• [What you will do]:
Update the data from its first line through the line containing "family: Carabidae", both included, by replacing "phylum" with "division" and leaving all else unchanged. Write out only these updated lines.

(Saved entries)
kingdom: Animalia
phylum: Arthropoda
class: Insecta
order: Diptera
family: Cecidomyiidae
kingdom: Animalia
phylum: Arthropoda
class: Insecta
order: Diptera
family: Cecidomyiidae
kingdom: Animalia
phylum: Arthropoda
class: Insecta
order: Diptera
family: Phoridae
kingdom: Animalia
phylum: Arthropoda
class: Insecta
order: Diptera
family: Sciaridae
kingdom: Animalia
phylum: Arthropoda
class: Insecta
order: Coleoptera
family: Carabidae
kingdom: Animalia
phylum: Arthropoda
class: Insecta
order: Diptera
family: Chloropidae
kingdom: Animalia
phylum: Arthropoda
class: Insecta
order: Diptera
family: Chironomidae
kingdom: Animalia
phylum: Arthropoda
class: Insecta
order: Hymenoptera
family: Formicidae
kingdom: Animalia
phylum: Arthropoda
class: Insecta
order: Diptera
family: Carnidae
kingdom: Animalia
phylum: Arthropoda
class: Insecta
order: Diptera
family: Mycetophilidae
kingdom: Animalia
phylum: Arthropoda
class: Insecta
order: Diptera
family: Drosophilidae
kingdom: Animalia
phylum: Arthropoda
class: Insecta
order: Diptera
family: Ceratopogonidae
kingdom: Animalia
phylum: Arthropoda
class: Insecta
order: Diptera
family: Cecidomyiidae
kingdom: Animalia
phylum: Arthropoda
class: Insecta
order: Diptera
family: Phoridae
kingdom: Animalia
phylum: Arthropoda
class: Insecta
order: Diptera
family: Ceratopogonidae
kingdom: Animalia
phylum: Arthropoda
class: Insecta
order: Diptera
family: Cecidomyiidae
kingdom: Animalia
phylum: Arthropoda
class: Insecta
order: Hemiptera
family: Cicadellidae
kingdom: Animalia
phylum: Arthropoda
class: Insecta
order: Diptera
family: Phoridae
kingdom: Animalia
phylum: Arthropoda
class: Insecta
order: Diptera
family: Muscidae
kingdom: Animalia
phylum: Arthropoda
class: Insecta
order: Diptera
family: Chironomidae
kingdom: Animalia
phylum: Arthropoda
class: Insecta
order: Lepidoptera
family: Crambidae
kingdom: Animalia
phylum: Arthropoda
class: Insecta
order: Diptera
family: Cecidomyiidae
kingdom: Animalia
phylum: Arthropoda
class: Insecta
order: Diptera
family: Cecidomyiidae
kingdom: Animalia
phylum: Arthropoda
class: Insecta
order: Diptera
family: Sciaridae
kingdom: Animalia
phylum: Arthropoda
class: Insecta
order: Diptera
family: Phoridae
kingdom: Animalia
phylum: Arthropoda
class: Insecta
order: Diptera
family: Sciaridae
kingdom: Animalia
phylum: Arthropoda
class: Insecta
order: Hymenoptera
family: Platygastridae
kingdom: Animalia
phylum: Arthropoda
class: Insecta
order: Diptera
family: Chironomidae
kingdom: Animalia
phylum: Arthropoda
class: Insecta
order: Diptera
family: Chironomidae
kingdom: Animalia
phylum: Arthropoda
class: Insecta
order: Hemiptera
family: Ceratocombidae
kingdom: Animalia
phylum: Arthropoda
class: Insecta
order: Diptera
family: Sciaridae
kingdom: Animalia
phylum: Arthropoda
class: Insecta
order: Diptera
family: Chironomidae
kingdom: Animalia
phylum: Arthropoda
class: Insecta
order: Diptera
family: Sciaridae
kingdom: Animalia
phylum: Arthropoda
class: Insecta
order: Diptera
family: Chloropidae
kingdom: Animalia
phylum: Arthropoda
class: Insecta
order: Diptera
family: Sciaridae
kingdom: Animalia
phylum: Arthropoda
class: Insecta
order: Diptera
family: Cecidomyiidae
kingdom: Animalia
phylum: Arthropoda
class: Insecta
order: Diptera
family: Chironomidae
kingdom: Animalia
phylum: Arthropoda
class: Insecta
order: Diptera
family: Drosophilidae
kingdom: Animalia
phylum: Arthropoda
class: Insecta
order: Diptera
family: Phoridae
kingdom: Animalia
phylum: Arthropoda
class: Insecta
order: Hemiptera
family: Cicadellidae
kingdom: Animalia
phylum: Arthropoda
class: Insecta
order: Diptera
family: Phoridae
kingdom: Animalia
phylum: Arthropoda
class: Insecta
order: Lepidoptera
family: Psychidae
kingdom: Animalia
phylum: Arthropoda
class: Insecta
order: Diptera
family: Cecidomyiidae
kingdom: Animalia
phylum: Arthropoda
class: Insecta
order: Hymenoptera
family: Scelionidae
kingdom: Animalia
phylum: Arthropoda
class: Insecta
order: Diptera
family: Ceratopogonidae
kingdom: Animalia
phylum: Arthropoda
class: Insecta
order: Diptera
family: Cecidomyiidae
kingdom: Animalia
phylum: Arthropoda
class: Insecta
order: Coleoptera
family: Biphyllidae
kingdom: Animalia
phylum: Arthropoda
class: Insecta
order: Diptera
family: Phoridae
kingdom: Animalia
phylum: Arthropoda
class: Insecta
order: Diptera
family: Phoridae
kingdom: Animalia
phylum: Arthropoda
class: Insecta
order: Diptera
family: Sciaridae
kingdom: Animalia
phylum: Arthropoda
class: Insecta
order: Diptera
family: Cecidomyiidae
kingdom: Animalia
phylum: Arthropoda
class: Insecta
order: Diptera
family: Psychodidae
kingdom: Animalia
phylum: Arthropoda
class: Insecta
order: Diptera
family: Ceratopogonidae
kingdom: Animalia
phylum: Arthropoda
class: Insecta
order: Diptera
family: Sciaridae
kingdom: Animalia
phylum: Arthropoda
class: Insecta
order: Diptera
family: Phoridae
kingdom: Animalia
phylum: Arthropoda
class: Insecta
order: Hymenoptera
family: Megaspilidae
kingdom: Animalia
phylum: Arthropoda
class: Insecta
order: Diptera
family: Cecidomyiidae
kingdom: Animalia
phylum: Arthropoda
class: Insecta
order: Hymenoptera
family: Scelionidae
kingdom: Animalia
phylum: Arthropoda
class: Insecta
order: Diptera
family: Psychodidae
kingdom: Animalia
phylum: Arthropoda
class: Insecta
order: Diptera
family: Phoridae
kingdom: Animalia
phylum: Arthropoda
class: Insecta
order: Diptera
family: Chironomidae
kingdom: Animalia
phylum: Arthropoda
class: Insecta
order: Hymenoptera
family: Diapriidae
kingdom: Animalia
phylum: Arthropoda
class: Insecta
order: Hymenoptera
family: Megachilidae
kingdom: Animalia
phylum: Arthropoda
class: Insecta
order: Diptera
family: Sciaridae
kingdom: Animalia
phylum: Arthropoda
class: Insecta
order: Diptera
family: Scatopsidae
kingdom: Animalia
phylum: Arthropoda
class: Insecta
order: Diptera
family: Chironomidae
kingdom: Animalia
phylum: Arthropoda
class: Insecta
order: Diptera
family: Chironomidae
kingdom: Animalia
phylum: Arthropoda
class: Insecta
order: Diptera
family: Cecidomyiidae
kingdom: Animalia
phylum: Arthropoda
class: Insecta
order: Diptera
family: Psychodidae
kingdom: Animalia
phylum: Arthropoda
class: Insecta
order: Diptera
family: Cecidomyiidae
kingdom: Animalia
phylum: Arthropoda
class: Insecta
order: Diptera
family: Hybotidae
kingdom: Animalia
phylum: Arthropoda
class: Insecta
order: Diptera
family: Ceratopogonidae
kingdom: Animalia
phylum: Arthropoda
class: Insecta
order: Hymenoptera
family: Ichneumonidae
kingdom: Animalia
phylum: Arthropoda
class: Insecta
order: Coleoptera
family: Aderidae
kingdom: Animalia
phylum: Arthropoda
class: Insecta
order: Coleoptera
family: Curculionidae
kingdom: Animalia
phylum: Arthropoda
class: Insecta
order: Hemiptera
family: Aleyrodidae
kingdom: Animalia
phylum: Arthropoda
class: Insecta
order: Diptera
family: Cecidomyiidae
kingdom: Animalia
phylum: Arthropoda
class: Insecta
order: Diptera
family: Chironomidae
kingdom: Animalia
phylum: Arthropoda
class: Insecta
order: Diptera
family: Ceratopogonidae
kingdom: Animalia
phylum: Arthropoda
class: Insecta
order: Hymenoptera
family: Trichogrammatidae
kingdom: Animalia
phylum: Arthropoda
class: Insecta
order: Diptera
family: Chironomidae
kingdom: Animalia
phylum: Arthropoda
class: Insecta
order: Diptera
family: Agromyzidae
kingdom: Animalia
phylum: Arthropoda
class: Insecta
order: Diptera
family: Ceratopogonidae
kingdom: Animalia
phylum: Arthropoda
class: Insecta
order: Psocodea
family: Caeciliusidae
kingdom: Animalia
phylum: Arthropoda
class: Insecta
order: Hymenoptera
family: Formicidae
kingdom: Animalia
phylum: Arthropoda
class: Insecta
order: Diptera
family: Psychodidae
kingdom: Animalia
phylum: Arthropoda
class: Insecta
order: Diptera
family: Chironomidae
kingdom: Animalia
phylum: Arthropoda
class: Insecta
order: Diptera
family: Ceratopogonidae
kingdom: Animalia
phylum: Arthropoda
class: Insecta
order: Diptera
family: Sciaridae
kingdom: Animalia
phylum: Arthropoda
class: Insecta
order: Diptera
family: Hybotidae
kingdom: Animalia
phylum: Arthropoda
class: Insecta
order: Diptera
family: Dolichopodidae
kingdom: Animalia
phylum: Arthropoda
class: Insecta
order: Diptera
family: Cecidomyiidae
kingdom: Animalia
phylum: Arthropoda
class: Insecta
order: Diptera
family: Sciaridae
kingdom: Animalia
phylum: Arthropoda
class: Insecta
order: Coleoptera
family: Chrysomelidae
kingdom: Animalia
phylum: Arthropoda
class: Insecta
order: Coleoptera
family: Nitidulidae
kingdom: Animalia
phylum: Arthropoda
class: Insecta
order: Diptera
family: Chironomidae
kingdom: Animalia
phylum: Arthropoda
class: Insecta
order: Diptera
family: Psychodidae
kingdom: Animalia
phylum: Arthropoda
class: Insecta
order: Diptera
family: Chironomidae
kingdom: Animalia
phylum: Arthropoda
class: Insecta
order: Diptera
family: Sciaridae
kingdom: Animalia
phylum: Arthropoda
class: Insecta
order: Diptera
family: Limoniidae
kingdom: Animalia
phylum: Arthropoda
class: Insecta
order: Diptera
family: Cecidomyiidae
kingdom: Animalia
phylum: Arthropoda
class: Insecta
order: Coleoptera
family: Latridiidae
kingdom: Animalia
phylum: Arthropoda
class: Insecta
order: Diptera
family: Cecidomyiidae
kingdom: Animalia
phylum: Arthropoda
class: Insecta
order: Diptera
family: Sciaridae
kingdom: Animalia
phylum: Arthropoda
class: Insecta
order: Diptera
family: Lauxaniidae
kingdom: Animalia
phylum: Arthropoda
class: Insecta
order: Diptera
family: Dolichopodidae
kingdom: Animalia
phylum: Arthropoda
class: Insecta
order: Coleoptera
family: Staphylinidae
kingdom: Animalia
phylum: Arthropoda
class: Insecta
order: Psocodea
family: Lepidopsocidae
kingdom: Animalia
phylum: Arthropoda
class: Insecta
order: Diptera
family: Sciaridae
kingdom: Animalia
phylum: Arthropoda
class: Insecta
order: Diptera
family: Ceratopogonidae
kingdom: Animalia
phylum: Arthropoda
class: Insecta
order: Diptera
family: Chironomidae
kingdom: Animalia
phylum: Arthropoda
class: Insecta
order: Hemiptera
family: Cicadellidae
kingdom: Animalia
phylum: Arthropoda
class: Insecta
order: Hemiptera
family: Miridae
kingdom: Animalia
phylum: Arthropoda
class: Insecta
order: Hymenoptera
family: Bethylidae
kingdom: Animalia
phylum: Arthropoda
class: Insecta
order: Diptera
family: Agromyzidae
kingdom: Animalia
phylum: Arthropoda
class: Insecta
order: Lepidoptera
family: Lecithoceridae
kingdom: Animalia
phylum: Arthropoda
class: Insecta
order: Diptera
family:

• [Task result]:
kingdom: Animalia
division: Arthropoda
class: Insecta
order: Diptera
family: Cecidomyiidae
kingdom: Animalia
division: Arthropoda
class: Insecta
order: Diptera
family: Cecidomyiidae
kingdom: Animalia
division: Arthropoda
class: Insecta
order: Diptera
family: Phoridae
kingdom: Animalia
division: Arthropoda
class: Insecta
order: Diptera
family: Sciaridae
kingdom: Animalia
division: Arthropoda
class: Insecta
order: Coleoptera
family: Carabidae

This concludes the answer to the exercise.